One of the museum’s highlights is the intricately carved wooden library designed by Bernini for Pope Urban VIII, whose signature bumble bee symbol embellishes the painted coffered ceiling. Further on, visitors can peer down into Borromini’s magnificent Chapel of the Magi through the second floor galleries. The chapel’s subject, the wanderings of the three wise men and their epiphany, is an allegory for converts to Catholicism who find salvation through Christ. Visitors can enter the chapel on the ground level of the palace following a trip through the museum.

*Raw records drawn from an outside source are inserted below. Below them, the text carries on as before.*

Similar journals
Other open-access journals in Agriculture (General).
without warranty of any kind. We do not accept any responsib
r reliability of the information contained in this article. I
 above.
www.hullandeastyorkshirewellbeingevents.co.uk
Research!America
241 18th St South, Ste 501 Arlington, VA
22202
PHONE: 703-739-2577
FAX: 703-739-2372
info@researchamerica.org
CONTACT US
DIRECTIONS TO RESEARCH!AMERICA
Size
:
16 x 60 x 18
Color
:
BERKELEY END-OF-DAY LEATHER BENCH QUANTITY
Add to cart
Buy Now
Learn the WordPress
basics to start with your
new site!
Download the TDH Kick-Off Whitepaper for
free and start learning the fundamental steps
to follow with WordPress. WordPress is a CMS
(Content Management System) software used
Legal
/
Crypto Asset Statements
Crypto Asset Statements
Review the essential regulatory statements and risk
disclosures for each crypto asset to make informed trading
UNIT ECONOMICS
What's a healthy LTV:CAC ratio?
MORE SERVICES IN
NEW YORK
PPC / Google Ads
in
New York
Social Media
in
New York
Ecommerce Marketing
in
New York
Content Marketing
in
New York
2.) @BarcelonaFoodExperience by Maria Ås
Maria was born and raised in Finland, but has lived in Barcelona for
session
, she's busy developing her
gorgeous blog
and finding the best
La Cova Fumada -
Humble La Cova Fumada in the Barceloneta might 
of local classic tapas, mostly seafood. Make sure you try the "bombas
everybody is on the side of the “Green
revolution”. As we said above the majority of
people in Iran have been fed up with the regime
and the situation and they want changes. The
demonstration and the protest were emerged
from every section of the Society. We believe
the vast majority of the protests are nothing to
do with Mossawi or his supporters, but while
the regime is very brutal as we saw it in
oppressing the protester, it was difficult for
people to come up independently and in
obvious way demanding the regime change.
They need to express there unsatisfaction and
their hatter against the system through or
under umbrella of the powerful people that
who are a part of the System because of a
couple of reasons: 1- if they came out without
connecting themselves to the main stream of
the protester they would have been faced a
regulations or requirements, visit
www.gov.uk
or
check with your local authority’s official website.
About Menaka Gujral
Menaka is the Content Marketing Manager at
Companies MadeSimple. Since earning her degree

7 thoughts on “What Is Propaganda – Part 2?

  1. Greg

    As an information theorist, I take issue with your equation “Propaganda = Information”. If anything
    you’ve made a sign error: “Propaganda = -Information”. Recall Goebbels’ prescription “keep saying it”.
    Repetition (i.e. redundancy) is a reduction in information content, as is “keep it simple”. Both reduce
    the information content in order to increase the fidelity of the delivery channel.

  2. Lloyd Quinn

    Well said. In common usage, “propaganda” has become a loaded term, defined solely in terms of its use by totalitarian regimes of right and left, which used it not just to inform but to sway minds, not to open them to varied opinions but to make them hostile to dissent.

  3. Steven Heller Post author

    Mr. Quinn,

    Your comment deserves an answer. The equation is not meant to be offensive, and I regret that it has that effect on you.

    Just as you state, PROPAGANDA is neutral until it is given context. It originally meant propagating or spreading the faith. That is the simple statement I am making. Goebbels perverted the word, just as the Nazis perverted the Swastika. And if you’ve read what I’ve written in the past you’d see that point in other pieces. I talk here about Bernays, he used the term to connote advertising and publicity. But he also saw it as a powerful force, and, frankly, not unlike the perversity of Goebbel’s methods. Still Bernays was talking about its importance to democracy.

    This post is to announce this fantastic museum which refers to the ORIGIN of the word in public parlance and the street on which it resides. The equation is not Nazi = Church or the other way around. It is Propaganda = information. That information in the wrong hands and even in the right hands can and is manipulated for good and bad.

    We can run around in circles calling this or that pernicious. But you have to admit, knowing how the word is used in the negative, and learning that it was also used in other more positive contexts, Bernays and Pope Gregory, takes the edge off the word itself.

  4. Lloyd Quinn

    The word propaganda is neutral, it just means propagation of ideas or mindsets. Whether it is good or evil depends on methods, purpose and impact. Because of the evil of Nazi propaganda, it has become a loaded term, but, really all advertising is propaganda. We just got an avalanche of it in the “battleground states” last fall, full of pure falsehoods and misleading versions of facts.
    Your narrow selection of examples creates a psychological equation between Nazi Propaganda and Catholic Missionary work that I find not only personally offensive, but also consider to be the most pernicious kind of propaganda, because it is subtext and plausibly deniable, but as a professional in the field, clearly you would know what you are doing.

  5. Jim

    You compare Karl Rove to Joseph Goebbels? Give me a break, Mr. Heller. Why not the biggest liberal propagandist in recent memory. . . David Axelrod? Oh, I forgot . . . doesn’t fit your agenda.